Inspiration

The Google Cloud Console is powerful—but dense. Even experienced engineers waste time clicking through nested menus just to complete basic tasks like spinning up a VM or checking billing. Watching fellow hackers get bogged down in repetitive web UI flows sparked a simple idea: what if the Console could drive itself? We envisioned an AI-driven teammate that understands your goal, navigates the Console autonomously, and gets things done—visibly and reliably.

What it does

CloudCopilot Lite is a persistent browser agent powered by large language models and Playwright. You run a single Python script, manually sign in to GCP once, and then the AI takes over. Give it plain-English instructions like “create a storage bucket named hackathon-2025 in us-central1” and it walks through the Console—just like a human would—clicking, typing, and confirming every step. Crucially, it saves cookies and session state, so the agent can continue where it left off across multiple requests without restarting or re-logging in.

How we built it

We built CloudCopilot Lite using the browser-use wrapper around Playwright, combined with OpenAI’s GPT-4 models to plan and execute GUI steps.
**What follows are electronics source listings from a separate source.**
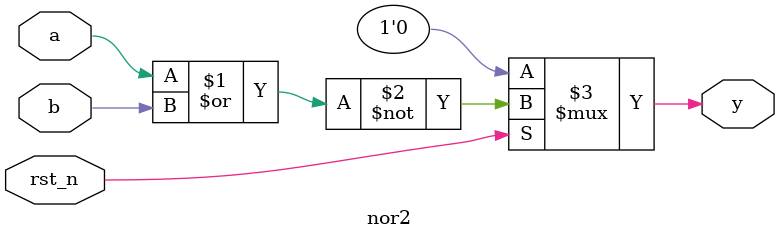
<source format=v>
`timescale 1ns / 1ps
`default_nettype none

module nor2(
    input wire rst_n,
    input wire a,
    input wire b,
    output wire y
);
parameter iv = 1'b0;

//pullup r1(y);
assign #20 y = (rst_n) ? ~(a | b) : iv;

endmodule
`default_nettype wire

</source>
We added persistent browser context management so the agent doesn’t forget previous logins or open tabs. The script handles planning ("what steps are needed to complete this goal?") and execution ("which buttons to click and what text to type?") using two distinct LLM roles, both operating inside a live browser window. All actions are observable, logged, and reversible for debugging.

Challenges we ran into

  • Login Persistence: GCP doesn’t allow automated logins due to security prompts and 2FA. We solved this by using a headed (non-headless) browser with persistent user_data_dir, allowing the user to log in once manually and re-use the session in future tasks.
  • GCP’s Dynamic UI: The Console uses lazy-loaded elements and inconsistent selectors. We had to implement an index-based and ARIA-aware element strategy to ensure the agent clicks the right buttons even as the UI changes.
  • Browser Lifecycle Management: Avoiding the overhead of opening new browser instances for each task was key. We configured the system to reuse a single Playwright context and cache state between actions, which dramatically reduced latency and resource usage.

Accomplishments we’re proud of

The agent successfully completed common tasks like provisioning a storage bucket, creating a VM, and reviewing billing data—all without manual intervention after login. In testing, CloudCopilot Lite executed a full GCP bucket creation flow in under 40 seconds—about a quarter of the time it typically takes a human user navigating menus. The architecture is lightweight and requires no external services or servers.

What we learned

GUI automation is fragile without persistent memory. Stateful browser agents combined with deterministic planning make LLM-powered automation dramatically more reliable. Visual feedback (i.e., seeing the browser in action) helps build trust in the agent's behavior. We also learned that GCP’s interface, while slick, wasn’t designed for automation—which made DOM resilience and context preservation crucial to success.

What’s next

  • Add headless streaming (e.g., VNC or video) so users can monitor the agent remotely
  • Introduce multi-step task memory and simple multi-command pipelines
  • Extend support to other cloud providers like AWS and Azure using the same persistent-browser pattern
  • Enable chat-based interfaces by plugging this into a simple FastAPI backend (future work)

CloudCopilot Lite turns the GCP Console into a smart, self-navigating assistant—reducing the burden of clicks and context switching, and giving developers more time to think, build, and ship.